● Records shown
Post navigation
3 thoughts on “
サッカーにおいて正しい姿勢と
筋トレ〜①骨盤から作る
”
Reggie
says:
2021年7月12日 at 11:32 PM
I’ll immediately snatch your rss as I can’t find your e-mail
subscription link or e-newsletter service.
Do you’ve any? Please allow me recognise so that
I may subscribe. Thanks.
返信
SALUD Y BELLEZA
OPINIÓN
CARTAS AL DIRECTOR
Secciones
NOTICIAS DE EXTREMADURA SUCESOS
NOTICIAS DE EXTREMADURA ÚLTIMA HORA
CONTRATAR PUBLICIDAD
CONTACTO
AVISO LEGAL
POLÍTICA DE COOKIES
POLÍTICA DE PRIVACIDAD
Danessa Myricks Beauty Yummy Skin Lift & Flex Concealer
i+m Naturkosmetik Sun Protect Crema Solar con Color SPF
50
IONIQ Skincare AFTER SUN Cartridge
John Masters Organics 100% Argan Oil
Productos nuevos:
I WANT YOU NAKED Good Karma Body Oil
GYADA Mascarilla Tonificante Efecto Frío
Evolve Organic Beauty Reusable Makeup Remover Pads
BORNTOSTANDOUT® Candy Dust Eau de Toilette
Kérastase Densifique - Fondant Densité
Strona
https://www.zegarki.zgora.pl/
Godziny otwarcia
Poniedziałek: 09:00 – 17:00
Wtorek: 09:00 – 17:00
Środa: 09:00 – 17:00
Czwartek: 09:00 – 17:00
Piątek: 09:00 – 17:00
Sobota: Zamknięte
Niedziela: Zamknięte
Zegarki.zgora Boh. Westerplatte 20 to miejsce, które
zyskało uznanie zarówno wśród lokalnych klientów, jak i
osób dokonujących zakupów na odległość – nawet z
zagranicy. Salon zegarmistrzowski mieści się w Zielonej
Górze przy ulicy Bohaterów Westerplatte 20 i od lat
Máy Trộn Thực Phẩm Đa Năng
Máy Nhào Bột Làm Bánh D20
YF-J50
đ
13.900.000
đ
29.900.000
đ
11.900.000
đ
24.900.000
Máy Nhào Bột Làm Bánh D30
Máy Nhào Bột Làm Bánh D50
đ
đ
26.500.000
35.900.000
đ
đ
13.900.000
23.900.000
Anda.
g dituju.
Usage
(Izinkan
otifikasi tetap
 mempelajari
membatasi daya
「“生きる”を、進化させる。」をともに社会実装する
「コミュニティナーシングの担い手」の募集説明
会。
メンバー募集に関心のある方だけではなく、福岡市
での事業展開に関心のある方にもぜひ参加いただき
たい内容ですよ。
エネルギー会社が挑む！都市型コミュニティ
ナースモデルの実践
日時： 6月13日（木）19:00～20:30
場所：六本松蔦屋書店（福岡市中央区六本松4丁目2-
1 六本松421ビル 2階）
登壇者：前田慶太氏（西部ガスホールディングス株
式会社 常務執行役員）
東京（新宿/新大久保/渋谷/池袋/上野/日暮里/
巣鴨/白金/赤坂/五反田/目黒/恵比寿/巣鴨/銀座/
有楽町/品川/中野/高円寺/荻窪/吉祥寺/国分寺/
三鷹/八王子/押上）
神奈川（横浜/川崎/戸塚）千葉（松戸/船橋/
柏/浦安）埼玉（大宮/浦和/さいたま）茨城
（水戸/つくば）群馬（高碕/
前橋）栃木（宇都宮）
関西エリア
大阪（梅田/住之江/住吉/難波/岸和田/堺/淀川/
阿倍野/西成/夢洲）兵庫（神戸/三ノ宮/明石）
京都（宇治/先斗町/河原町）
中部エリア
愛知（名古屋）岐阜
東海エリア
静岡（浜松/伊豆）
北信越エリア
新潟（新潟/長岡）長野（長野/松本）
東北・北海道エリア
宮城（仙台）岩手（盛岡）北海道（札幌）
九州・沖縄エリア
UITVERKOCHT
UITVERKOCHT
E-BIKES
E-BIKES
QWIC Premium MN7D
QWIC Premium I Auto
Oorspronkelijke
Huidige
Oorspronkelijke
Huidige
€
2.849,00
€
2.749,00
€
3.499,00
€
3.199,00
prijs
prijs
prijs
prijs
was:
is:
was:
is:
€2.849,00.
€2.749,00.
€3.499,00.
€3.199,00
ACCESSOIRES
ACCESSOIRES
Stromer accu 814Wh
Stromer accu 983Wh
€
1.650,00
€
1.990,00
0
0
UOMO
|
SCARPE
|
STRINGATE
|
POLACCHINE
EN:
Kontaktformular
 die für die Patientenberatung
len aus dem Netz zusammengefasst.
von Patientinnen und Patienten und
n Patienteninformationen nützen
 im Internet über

● Work instructions
Looking at the data above, say how many lines contain "Stromer", and give no other words.

● Result of the task
2